Ruth Pakosz, one of the children photographed after the war, who is now part of the Remember Me Project.
April 8 is Holocaust Remembrance Day (Yom Hashoah), which marks the anniversary of the Warsaw ghetto uprising on the Hebrew calendar.
The image above is courtesy the New York Times: “In 2004, a survivor of the Holocaust, Leon Greenman, displayed the number that was tattooed on his arm at Auschwitz.” Go to related Lede blog post »
Also worth highlighting, the US Holocaust Memorial Museum has launched a project to try to identify 1,100 children from photographs taken immediately after the end of World War II. The photographs were made before the children were taken in by relief agencies.
The images for this project have been provided by the United States Holocaust Memorial Museum, the Jacob Rader Marcus Center of the American Jewish Archives, and the Museum of Jewish Heritage, A Living Memorial to the Holocaust. Officials from these museums and archives hope to learn who the children are, what happened to them, and help reconnect them to relatives.
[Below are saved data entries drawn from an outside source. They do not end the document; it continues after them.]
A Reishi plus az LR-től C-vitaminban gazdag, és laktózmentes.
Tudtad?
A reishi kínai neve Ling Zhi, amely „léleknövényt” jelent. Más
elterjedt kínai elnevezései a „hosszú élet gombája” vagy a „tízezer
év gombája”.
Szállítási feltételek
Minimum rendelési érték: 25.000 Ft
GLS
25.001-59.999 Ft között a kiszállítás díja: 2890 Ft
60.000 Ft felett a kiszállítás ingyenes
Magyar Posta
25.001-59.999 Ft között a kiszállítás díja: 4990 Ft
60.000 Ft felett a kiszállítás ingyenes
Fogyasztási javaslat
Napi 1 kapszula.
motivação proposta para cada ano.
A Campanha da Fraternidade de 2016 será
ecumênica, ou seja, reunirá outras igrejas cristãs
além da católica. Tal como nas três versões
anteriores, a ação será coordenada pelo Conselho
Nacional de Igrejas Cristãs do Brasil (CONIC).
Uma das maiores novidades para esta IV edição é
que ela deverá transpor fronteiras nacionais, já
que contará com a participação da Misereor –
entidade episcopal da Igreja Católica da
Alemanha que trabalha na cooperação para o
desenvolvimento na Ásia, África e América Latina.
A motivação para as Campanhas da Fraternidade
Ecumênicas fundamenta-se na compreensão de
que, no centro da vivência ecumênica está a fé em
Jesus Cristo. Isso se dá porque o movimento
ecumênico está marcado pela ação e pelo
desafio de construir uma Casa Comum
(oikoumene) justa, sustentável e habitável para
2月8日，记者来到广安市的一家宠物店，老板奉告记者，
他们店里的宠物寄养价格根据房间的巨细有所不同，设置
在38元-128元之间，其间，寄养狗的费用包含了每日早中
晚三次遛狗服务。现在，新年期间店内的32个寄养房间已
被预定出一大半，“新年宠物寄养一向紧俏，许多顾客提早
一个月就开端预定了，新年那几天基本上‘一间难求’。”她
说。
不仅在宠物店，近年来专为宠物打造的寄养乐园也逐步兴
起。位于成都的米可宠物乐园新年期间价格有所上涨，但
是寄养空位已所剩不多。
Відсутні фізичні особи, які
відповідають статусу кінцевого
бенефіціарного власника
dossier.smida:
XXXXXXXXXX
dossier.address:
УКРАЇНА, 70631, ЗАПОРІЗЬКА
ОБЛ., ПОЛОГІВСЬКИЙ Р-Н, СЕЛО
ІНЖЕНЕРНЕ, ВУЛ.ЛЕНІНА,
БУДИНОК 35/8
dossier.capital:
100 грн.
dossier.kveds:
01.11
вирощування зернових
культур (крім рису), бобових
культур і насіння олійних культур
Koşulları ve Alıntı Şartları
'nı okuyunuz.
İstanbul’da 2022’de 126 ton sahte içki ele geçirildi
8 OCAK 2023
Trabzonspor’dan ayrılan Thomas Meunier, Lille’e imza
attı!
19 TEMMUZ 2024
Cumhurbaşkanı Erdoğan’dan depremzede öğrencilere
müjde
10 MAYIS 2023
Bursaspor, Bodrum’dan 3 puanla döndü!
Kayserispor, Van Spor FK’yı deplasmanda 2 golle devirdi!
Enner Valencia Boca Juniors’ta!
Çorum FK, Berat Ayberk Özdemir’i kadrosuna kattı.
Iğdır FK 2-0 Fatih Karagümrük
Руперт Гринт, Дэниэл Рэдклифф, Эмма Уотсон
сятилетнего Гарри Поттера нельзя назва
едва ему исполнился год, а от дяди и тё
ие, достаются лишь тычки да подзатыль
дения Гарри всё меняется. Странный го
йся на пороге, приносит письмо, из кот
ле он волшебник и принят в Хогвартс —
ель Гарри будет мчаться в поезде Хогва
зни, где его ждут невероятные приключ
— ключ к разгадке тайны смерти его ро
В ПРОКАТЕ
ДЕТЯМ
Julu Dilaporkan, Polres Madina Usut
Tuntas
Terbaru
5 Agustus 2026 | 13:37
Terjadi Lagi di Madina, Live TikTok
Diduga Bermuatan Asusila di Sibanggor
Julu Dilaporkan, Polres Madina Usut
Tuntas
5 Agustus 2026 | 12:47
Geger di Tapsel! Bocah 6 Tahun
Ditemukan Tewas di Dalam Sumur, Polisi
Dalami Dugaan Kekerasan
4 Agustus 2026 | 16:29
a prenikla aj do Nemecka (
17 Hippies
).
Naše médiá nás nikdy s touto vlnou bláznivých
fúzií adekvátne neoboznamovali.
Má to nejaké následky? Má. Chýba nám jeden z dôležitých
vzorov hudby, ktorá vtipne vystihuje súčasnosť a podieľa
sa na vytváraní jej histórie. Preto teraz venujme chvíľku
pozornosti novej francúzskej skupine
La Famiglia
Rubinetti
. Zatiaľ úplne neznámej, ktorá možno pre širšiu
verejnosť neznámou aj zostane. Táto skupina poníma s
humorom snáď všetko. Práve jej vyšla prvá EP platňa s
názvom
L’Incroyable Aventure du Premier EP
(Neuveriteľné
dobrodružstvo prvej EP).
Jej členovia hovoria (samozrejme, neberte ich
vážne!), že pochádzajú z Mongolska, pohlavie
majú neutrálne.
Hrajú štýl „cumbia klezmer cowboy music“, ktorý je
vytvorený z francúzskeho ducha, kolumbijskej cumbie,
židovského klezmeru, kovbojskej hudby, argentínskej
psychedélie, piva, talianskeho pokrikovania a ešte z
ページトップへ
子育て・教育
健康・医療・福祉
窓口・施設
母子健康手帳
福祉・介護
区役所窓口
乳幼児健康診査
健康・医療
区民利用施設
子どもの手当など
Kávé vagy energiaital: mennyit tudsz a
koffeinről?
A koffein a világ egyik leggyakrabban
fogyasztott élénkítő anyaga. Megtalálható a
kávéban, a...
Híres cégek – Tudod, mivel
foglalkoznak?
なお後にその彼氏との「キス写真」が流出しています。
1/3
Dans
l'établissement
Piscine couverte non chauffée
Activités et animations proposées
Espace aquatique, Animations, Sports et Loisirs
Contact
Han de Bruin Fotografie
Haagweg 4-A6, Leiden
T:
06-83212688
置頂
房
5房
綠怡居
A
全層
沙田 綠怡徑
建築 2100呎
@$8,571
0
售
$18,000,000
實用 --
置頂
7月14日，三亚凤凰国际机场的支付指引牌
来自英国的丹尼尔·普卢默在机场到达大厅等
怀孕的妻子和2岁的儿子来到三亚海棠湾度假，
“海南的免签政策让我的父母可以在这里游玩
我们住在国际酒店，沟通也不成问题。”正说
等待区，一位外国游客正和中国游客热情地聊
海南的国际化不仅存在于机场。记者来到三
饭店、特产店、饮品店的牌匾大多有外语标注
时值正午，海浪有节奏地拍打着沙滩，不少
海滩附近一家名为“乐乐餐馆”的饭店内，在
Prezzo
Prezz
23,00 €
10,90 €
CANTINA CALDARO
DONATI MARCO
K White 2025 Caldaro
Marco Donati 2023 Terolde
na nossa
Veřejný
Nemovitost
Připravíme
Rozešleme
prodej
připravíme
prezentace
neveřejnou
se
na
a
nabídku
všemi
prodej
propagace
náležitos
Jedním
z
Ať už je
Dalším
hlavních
The “Remember Me” Project seeks the public’s help in identifying 1,100 children among tens of thousands who were uprooted by the war. You can provide identification information when you browse the collection by name at: http://rememberme.ushmm.org/pages/browse or in a picture gallery at: http://rememberme.ushmm.org/gallery.
The project website states, “Even if you don’t recognize anyone, please share these powerful photographs with your family and friends. Doing so will increase the chances of identifying these children and will help raise awareness about the experiences of the most vulnerable victims of war and genocide.” The least we can give on Holocaust Remembrance Day is our time and awareness.